Two Poems by Kelli Russell Agodon

I wasn’t trying to steal you from your girlfriend

after Keetje Kuipers

except I was, and she wasn’t your girlfriend
but your partner, even though everyone hated

that word in the ’90s——we said lover,
we said——God, I want to dance with you

both
. I kissed a rose in front of you, kissed
a man for sport. You kissed my wrist. I kissed

your neck after you taught me to always request
Pinot Grigio as if we could order lust

by the glass. At the Century Ballroom
with your hand under my skirt, you said we were

remarkable, said we could be almost be mistaken
for sisters, for lovers, for a family who danced

together. And what I craved was touch,
so when you kept buying me Sex

on the Beach, I didn’t say no. And when I drank
more than I should, you twirled me around,

into the women’s room, where I let you
run your fingers along my thong like a waltz,

let you do what you needed to and maybe we knew
we couldn’t let it go any further. Maybe we did.

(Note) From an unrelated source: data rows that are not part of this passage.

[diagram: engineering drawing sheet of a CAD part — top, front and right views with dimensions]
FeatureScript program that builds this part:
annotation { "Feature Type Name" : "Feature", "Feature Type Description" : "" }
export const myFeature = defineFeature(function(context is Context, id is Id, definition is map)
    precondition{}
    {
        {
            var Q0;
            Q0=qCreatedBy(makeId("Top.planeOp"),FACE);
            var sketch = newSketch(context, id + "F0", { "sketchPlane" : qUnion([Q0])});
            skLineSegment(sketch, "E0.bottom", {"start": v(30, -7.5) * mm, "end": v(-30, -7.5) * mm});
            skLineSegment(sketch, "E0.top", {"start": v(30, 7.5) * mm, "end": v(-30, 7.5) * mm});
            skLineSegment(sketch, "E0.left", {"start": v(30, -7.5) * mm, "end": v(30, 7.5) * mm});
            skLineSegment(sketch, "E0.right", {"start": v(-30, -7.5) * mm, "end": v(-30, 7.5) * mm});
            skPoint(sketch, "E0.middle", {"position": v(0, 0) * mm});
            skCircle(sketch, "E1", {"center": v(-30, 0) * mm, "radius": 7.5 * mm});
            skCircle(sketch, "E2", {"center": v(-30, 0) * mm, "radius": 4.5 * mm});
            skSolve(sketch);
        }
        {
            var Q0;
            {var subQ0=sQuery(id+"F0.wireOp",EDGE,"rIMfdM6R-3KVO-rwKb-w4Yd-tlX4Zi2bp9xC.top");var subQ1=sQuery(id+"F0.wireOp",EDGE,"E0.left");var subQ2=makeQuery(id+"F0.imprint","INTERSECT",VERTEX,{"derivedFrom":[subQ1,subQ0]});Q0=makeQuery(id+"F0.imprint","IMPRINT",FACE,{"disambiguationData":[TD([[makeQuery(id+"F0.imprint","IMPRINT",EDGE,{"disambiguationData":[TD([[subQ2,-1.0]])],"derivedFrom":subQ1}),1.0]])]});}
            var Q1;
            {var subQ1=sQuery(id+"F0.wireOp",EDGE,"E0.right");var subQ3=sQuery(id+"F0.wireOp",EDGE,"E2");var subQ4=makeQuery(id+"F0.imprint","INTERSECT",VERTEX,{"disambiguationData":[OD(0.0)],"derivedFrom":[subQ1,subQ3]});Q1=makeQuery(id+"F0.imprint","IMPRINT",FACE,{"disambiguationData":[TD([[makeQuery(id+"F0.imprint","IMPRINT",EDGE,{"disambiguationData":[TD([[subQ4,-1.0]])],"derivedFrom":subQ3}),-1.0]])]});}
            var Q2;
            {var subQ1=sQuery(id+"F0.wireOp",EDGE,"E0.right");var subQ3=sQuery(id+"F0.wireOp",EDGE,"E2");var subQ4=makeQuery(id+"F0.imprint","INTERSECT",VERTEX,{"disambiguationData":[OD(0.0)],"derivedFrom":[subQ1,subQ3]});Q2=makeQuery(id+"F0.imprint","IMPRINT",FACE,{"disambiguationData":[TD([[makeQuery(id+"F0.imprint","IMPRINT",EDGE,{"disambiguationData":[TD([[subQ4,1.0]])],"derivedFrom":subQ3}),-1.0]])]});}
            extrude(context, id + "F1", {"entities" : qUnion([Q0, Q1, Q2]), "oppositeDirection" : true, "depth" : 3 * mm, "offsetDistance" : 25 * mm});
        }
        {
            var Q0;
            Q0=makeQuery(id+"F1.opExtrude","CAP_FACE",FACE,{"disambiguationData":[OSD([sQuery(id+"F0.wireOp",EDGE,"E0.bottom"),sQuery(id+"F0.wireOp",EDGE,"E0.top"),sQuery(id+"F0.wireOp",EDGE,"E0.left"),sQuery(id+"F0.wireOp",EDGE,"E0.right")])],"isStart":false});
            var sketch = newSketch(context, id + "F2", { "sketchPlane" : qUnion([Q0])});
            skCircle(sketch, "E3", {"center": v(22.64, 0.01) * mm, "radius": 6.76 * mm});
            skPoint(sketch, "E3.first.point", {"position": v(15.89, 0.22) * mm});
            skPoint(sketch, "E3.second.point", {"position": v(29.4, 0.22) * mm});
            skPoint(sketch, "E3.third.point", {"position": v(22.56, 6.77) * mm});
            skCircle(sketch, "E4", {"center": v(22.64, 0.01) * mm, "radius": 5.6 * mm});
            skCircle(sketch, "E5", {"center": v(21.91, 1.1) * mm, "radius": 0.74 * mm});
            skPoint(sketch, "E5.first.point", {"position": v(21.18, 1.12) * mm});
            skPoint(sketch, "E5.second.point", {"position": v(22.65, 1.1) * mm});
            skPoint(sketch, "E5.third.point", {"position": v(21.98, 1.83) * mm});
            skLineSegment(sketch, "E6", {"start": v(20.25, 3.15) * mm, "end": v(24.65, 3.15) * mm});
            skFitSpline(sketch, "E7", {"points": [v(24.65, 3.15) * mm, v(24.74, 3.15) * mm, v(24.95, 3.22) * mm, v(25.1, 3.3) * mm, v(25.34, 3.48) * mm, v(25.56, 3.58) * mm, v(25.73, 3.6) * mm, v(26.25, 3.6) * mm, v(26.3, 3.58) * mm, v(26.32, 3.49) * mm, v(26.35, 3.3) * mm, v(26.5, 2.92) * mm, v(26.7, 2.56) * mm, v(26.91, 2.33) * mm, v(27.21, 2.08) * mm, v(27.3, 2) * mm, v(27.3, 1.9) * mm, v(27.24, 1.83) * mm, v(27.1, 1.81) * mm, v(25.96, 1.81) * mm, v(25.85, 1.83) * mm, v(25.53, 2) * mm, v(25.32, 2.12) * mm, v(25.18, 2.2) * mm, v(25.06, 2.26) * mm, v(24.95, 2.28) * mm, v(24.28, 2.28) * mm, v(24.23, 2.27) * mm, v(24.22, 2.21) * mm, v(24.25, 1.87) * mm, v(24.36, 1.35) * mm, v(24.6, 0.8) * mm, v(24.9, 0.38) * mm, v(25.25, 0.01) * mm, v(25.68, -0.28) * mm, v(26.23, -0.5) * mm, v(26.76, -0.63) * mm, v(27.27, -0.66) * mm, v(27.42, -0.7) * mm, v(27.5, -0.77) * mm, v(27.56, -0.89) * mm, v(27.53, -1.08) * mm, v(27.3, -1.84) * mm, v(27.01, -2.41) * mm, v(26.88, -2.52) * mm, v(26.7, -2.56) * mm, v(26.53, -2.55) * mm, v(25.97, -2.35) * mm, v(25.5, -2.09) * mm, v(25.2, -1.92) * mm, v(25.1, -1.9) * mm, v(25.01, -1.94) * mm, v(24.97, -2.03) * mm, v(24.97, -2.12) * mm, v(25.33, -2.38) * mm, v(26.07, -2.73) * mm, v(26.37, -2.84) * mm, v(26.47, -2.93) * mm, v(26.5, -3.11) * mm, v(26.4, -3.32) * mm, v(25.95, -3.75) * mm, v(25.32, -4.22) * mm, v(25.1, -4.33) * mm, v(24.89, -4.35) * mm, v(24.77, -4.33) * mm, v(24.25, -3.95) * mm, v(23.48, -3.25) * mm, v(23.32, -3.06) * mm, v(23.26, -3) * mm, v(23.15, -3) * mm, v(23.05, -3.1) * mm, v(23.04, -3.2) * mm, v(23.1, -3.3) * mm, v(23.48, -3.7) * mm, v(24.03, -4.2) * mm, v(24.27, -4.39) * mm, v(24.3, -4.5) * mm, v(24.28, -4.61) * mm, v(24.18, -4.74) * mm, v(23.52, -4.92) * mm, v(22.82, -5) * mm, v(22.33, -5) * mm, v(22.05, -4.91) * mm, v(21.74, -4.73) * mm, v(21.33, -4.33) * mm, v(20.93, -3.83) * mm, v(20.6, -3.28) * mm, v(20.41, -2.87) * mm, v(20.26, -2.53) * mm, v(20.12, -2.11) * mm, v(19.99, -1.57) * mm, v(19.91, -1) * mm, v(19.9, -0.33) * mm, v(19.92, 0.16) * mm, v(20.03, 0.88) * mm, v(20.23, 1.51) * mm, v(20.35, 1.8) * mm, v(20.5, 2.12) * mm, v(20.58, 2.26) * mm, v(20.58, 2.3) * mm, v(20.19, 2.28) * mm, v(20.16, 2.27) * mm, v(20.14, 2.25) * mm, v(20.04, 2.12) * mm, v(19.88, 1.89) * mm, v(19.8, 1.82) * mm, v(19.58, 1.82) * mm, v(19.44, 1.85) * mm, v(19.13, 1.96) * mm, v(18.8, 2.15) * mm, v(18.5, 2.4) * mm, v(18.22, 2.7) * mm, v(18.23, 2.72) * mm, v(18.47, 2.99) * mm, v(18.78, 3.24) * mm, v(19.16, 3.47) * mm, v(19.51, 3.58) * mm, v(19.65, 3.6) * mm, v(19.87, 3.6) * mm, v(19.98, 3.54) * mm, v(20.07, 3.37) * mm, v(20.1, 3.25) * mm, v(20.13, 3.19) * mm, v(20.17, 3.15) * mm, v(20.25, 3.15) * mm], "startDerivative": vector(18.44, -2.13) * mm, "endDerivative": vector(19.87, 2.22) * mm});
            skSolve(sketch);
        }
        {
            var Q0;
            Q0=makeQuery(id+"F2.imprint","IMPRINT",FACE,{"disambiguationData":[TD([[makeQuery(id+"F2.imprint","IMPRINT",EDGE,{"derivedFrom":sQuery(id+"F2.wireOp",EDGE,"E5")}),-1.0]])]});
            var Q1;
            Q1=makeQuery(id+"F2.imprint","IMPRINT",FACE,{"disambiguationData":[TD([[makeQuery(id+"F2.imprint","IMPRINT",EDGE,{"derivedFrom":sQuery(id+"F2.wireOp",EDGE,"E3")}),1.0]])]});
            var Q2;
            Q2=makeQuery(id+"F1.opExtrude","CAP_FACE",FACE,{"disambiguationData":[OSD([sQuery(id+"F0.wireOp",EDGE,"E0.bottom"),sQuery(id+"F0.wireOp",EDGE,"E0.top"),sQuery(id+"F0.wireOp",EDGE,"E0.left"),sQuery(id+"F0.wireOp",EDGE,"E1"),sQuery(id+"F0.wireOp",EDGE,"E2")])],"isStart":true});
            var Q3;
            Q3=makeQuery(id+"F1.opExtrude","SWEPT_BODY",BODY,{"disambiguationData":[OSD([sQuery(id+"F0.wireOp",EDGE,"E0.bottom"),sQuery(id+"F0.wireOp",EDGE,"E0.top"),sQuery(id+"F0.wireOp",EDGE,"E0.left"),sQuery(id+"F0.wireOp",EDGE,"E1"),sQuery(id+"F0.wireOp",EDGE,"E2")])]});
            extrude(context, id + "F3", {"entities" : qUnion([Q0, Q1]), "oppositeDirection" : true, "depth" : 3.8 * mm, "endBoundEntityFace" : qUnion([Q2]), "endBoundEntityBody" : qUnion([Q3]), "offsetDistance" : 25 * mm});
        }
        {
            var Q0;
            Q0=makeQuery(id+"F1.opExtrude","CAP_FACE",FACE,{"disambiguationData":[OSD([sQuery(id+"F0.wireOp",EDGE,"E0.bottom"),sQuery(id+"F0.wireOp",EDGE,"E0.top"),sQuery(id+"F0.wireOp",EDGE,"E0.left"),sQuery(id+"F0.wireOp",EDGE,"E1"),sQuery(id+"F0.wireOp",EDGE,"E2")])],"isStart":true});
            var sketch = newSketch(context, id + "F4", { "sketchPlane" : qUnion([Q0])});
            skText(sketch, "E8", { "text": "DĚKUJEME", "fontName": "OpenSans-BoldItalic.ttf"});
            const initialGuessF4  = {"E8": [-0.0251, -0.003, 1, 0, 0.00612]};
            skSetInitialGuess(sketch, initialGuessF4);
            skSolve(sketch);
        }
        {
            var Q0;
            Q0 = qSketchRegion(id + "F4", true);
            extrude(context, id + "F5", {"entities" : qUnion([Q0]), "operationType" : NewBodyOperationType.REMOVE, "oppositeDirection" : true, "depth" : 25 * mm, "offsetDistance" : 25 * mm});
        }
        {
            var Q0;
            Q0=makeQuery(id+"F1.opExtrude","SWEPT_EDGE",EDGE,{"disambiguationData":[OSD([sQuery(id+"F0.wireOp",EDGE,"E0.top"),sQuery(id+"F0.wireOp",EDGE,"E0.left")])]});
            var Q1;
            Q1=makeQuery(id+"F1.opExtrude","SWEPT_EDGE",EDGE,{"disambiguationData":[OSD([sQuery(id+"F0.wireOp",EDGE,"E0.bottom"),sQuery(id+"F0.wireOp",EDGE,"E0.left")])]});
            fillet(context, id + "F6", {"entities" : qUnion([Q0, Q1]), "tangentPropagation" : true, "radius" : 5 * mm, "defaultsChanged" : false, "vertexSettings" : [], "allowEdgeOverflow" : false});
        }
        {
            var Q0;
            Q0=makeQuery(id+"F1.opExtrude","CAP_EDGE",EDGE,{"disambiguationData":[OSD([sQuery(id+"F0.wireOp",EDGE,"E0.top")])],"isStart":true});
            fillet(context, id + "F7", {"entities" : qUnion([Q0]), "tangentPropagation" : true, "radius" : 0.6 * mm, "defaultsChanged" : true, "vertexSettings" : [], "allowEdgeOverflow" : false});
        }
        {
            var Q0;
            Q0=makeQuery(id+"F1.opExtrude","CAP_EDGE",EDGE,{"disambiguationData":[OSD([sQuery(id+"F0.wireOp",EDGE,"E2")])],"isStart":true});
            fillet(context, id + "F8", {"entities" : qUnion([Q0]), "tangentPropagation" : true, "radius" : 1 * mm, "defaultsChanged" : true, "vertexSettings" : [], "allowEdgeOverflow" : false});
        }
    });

Still, when we sat beneath that vintage Porto
Ramos-Pinto poster where a winking Cupid

handing two women a bottle of champagne,
you said, Look, they’re two women. And I knew

femininity was my drag, and it was then I knew
beauty. It was then I knew power.

To the woman who flirted with my partner who flirted with her⸺

For a long time, I thought there was only so much
love, so much lust, just enough to scrape by. The heart
he drew on your car. The way he called you Beautiful.
I kind of wanted that for me. Because I kind of understood,
how someone could be hungry for you. For a long time,
I thought I should be jealous. But a friend taught me
the word compersion——your lover finding happiness
in another. Forget karma. What if we were meant to love
more, not less? I’m not saying I’m right. But even if you
both were villains in my story, I kind of love how
for a moment, you two were happy. And maybe the villain
is a world that says we must only love one. Look around,
there’s a garden overflowing with wildflowers,
and you’ve been asked to choose just one.

Kelli Russell Agodon is a bi/queer poet from the Pacific Northwest. Her book Accidental Devotions will be published by Copper Canyon Press in 2026. Her previous collection, Dialogues with Rising Tides, was a finalist for the Washington State Book Awards. Kelli is the cofounder of Two Sylvias Press and teaches in Pacific Lutheran University’s MFA program, the Rainier Writing Workshop. She is also the cohost of the poetry series Poems You Need with Melissa Studdard and believes she has learned a lot from Miranda Priestly in The Devil Wears Prada——No, no. That wasn’t a question.